Climate Desk

Climate Change Likely Made Hurricane Matthew Worse

October hurricanes aren’t supposed to be this bad.

People try to cross the over flowing Rouyonne river in the commune of Leogane, south of Port-au-Prince, October 5, 2016.
People try to cross the overflowing Rouyonne River in the commune of Leogane, south of Port-au-Prince, Haiti, on Wednesday.

Hector Retamal/Getty Images

This story originally appeared on Grist and is republished here with permission as part of Climate Desk.

October hurricanes aren’t supposed to be this scary.

Hurricane Matthew plowed across Haiti on Tuesday as one of the strongest storms ever recorded at this time of year—and the most powerful to strike that country in half a century. The United Nations is calling it the worst humanitarian crisis to hit Haiti since the 2010 earthquake. After swiping Cuba on Wednesday morning, Matthew now threatens the southeastern United States, with potential landfall by this weekend.

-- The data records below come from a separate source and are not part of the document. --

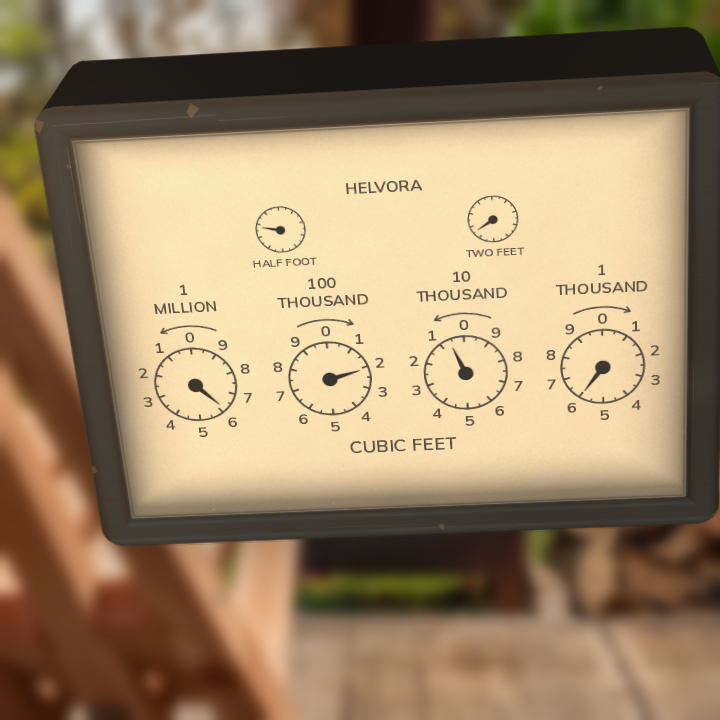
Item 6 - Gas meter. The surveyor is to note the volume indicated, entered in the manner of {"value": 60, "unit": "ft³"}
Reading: {"value": 620600, "unit": "ft³"}
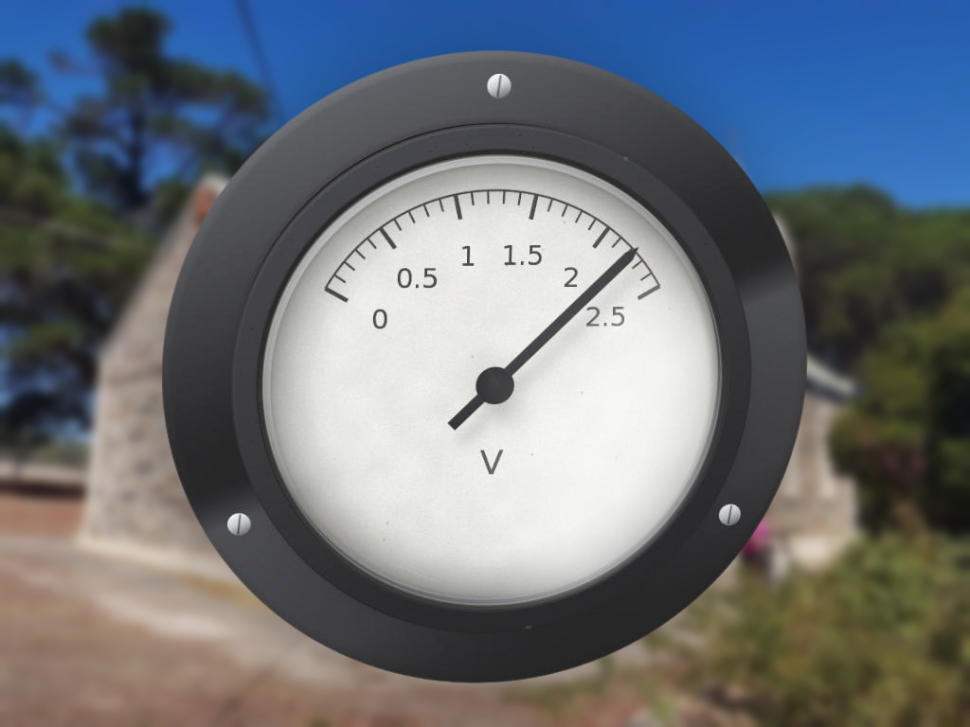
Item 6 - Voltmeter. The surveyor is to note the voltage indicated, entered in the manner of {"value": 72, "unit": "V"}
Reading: {"value": 2.2, "unit": "V"}
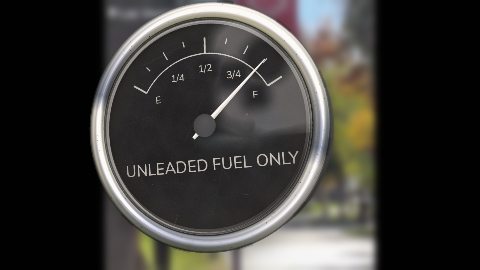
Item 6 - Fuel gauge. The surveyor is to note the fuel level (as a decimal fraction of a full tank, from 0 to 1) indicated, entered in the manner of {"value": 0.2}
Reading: {"value": 0.875}
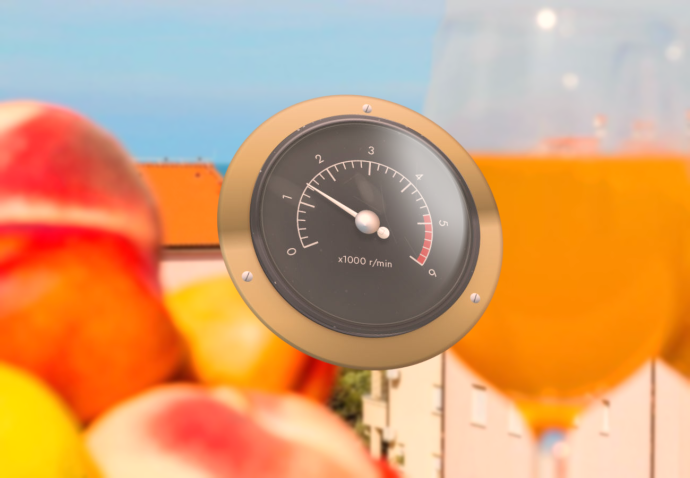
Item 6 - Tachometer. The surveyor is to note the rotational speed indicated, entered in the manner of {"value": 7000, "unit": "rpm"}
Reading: {"value": 1400, "unit": "rpm"}
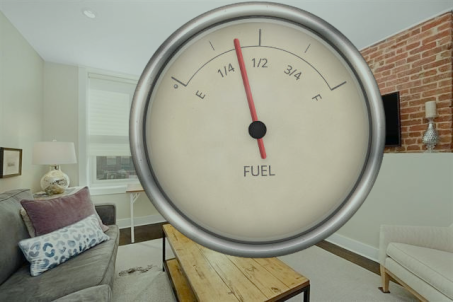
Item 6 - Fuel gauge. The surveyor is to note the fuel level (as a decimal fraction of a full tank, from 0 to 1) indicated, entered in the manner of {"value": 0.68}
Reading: {"value": 0.375}
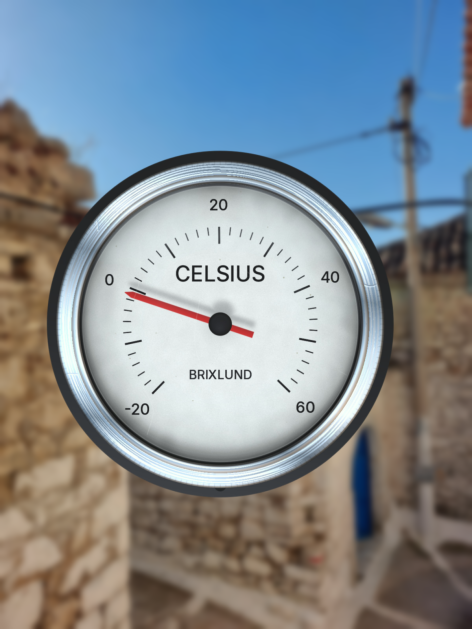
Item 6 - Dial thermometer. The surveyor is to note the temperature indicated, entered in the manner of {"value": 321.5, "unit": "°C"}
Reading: {"value": -1, "unit": "°C"}
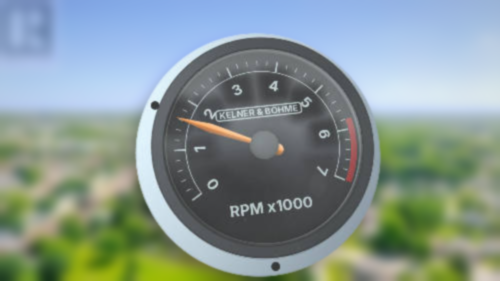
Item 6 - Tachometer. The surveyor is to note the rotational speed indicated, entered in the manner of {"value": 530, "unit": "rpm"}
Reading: {"value": 1600, "unit": "rpm"}
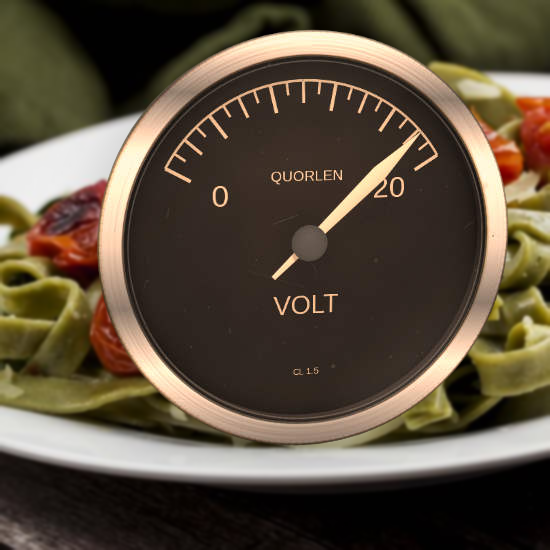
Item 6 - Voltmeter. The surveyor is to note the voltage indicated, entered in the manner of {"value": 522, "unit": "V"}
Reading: {"value": 18, "unit": "V"}
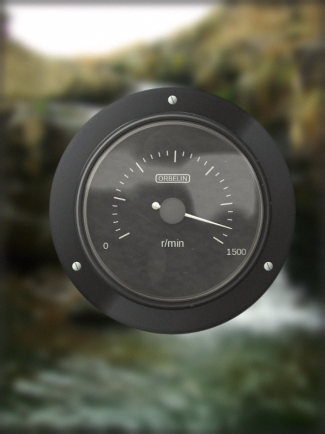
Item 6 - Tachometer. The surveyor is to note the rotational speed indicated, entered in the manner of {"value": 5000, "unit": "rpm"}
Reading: {"value": 1400, "unit": "rpm"}
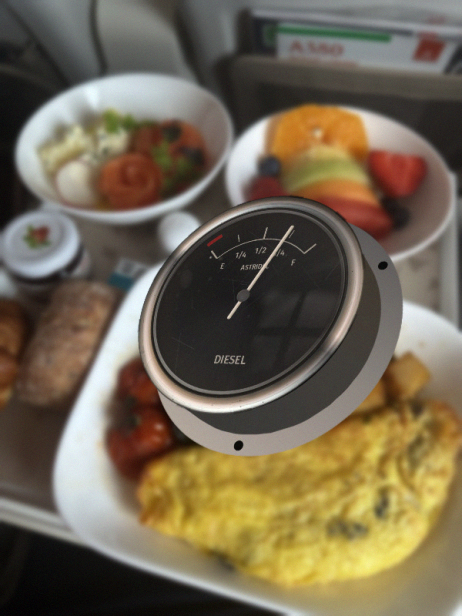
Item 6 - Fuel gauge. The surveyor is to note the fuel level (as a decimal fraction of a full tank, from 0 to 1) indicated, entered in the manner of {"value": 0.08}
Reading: {"value": 0.75}
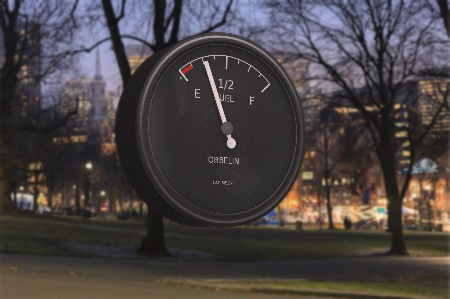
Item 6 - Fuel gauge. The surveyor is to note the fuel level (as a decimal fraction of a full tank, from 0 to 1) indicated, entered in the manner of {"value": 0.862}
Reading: {"value": 0.25}
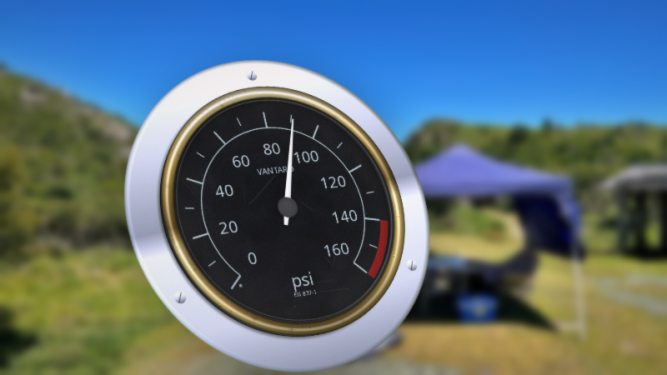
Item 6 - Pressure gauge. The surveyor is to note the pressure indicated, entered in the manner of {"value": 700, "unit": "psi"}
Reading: {"value": 90, "unit": "psi"}
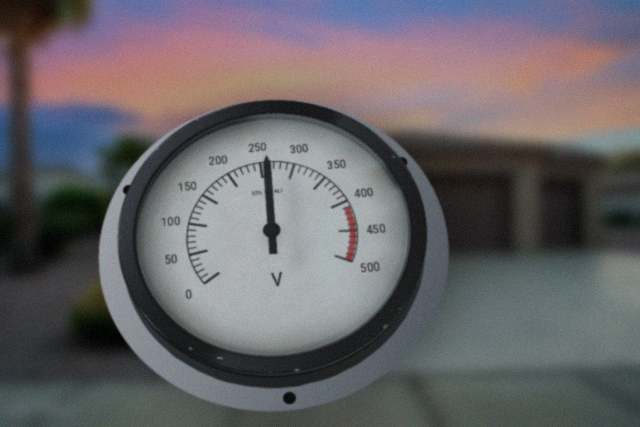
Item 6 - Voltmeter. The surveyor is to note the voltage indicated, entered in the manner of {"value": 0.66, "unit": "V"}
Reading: {"value": 260, "unit": "V"}
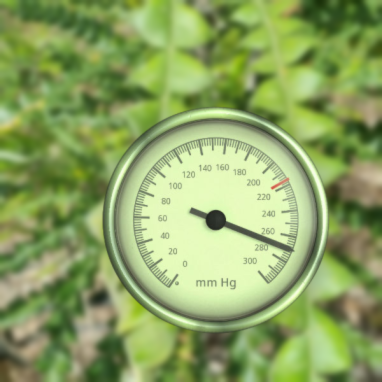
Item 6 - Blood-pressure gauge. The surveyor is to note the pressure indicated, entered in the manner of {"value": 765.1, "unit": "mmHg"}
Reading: {"value": 270, "unit": "mmHg"}
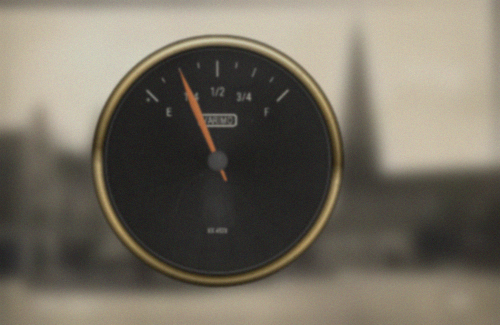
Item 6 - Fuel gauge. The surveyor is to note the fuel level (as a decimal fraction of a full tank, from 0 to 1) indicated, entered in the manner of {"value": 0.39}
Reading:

Tropical storm season technically runs through November, but August and September—when ocean temperatures peak—are typically the major months of concern. By October, sea surface temps usually decline, reducing storm intensity. (Warm water = jet fuel for hurricanes.)


But CO2-heated oceans, combined with sea-level rise, could increase the danger of strong late-season storms. Recent studies suggest that tropical cyclones might become less frequent in a warmer world—but the ones we do get will be stronger and more damaging.

With surface temps currently at or above average for October, Matthew’s projected track is cause for alarm. The governors of Florida, Georgia, and both Carolinas have declared emergencies, with coastal evacuations—which could include millions of people—beginning Wednesday. Matthew might provide a very unwelcome October surprise.